Approximately 65% of parents who participated in the study indicated that they do go out with their children in public places, “but only for everyday needs, not leisure” said Gagné-Deland and reported that “such outings are stressful events that are not very enjoyable” for them.

The students took part in the Scientific and Open House Day to share their preliminary findings, but they left with something in exchange: recommendations for future investigation. The clinicians and people with functional limitations who stopped by their booth suggested that they go straight to the source for first-hand perspective. “It may be difficult to speak with younger children, but adolescents could certainly contribute to advancing our knowledge of the barriers they encounter so that we may better understand what they experience,” said Gauthier-Boudreault.

“A long way to go”

photo: Rehabilitation Living Lab at Alexis Nihon, 03-11-2015At Université de Montréal’s School of Optometry, researchers are trying to find answers to a number of questions in another area. Can background noise in a store impact the buying decisions of elderly consumers with and without visual or auditory impairments, for instance? Can the visually impaired use a tablet to enlarge text on product and price labels instead of the more expensive and stigmatizing spot readers?

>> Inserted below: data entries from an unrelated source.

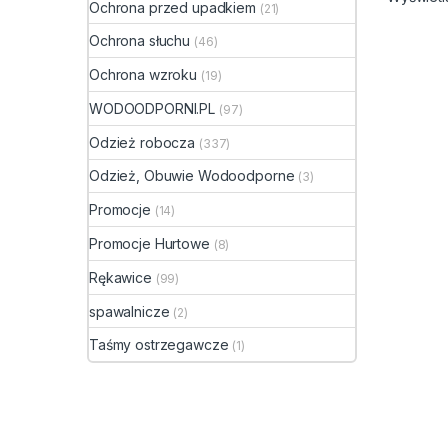
Ochrona przed upadkiem
EN-37
(21)
(AKLM
Ochrona słuchu
(46)
zabez
subst
Ochrona wzroku
(19)
EN-37
przed
WODOODPORNI.PL
(97)
Odzież robocza
Odpor
(337)
subst
Odzież, Obuwie Wodoodporne
(3)
1:201
Promocje
(14)
A – Me
min
Promocje Hurtowe
(8)
K – W
Rękawice
(99)
| klas
L – kw
spawalnicze
(2)
klasa 
M – K
Taśmy ostrzegawcze
(1)
klasa 
N – Kw
2 | > 
P – N
klasa 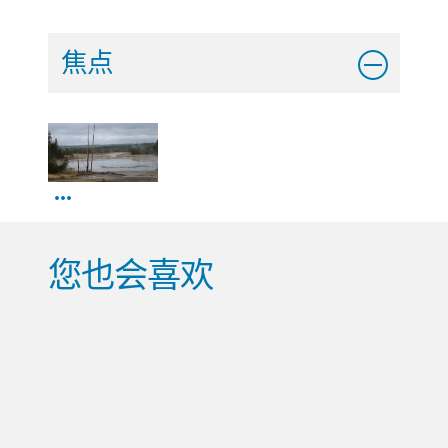
焦点
...
您也会喜欢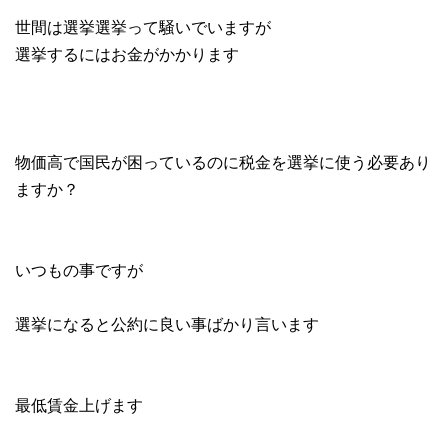
世間は選挙選挙って騒いでいますが
選挙するにはお金がかかります
物価高で国民が困っているのに税金を選挙に使う必要あり
ますか？
いつもの事ですが
選挙になると公約に良い事ばかり言います
最低賃金上げます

Jonathan Jarry spoke at length and with ease of the projects currently under way, but he mostly just tried to raise awareness about disability. “It’s so important,” he said. “I think we don’t realize when we are healthy how many people around us face daily challenges we just don’t have.”

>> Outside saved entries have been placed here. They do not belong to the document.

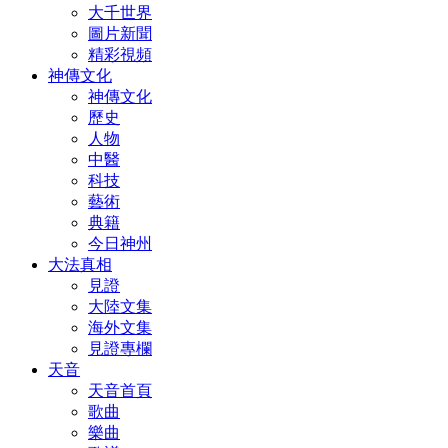
大千世界
圖片新聞
精彩視頻
神傳文化
神傳文化
歷史
人物
中醫
科技
藝術
典籍
今日神州
大法真相
見證
大陸文集
海外文集
見證專欄
天音
天音首頁
歌曲
樂曲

To highlight his point, Jarry recounted the reaction of a passerby he informed of the changes made at Alexis Nihon to improve accessibility.

“She looked around and said ‘well, there’s an elevator, it seems accessible.’ There is still a long way to go to make people aware because often, if a person isn’t in a wheelchair, we simply don’t see the disability.”

Although the renovations are now done, Alexis Nihon remains a testing ground for CRIR researchers who are coming up with new ideas and technologies that, they hope, will lead to better social inclusion and participation of people with disabilities.